Directions: Copy out the lines in the listing below word for word, starting with the line that contains "scientific name: Acourtia runcinata" and going on through the line that contains "genus: Pyrrhocoris".

____ Records supplied

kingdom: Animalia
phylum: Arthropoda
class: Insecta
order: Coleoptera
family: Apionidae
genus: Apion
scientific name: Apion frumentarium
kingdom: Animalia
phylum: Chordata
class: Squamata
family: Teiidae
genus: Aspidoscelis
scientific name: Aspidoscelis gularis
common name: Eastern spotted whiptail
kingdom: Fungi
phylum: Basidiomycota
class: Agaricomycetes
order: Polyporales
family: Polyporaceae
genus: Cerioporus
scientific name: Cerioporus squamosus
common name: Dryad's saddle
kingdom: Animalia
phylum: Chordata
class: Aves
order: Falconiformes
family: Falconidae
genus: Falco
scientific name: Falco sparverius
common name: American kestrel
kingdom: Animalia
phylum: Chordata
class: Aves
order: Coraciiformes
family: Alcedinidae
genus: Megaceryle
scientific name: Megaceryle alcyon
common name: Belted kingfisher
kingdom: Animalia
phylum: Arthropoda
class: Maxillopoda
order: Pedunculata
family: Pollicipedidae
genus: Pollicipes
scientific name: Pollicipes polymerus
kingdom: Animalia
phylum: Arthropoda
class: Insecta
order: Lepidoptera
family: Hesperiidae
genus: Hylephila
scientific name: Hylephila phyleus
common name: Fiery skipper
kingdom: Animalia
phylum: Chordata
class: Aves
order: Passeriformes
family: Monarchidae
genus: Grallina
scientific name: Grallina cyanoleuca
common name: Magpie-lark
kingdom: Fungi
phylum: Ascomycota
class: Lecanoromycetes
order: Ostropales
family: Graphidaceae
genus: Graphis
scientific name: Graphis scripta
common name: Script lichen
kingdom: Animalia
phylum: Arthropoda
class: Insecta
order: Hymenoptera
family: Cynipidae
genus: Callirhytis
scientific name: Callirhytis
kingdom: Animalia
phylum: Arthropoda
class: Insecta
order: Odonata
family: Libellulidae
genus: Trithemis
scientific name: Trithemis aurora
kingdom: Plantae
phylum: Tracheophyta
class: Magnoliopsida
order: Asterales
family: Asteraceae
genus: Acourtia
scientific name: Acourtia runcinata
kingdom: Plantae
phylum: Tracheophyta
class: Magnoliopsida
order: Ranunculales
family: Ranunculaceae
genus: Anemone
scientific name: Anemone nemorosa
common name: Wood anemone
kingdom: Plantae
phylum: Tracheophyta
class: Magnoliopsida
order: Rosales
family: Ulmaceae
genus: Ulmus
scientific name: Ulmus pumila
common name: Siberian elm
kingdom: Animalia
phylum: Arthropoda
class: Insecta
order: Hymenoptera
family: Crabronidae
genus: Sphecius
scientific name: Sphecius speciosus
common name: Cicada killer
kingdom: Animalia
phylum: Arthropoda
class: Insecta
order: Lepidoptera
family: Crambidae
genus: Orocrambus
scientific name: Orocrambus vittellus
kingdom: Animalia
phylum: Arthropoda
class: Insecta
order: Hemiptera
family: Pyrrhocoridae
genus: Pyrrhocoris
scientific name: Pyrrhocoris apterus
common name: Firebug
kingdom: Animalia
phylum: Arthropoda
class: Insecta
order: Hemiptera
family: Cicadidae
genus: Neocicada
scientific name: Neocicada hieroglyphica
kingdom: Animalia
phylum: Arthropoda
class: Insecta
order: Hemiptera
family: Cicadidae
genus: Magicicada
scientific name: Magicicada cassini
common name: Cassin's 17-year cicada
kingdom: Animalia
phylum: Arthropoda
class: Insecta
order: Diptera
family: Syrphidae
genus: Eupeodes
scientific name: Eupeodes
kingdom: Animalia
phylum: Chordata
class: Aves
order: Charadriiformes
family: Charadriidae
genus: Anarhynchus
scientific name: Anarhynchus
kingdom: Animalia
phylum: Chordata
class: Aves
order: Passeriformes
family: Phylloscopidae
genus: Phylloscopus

________

Exercise response:
scientific name: Acourtia runcinata
kingdom: Plantae
phylum: Tracheophyta
class: Magnoliopsida
order: Ranunculales
family: Ranunculaceae
genus: Anemone
scientific name: Anemone nemorosa
common name: Wood anemone
kingdom: Plantae
phylum: Tracheophyta
class: Magnoliopsida
order: Rosales
family: Ulmaceae
genus: Ulmus
scientific name: Ulmus pumila
common name: Siberian elm
kingdom: Animalia
phylum: Arthropoda
class: Insecta
order: Hymenoptera
family: Crabronidae
genus: Sphecius
scientific name: Sphecius speciosus
common name: Cicada killer
kingdom: Animalia
phylum: Arthropoda
class: Insecta
order: Lepidoptera
family: Crambidae
genus: Orocrambus
scientific name: Orocrambus vittellus
kingdom: Animalia
phylum: Arthropoda
class: Insecta
order: Hemiptera
family: Pyrrhocoridae
genus: Pyrrhocoris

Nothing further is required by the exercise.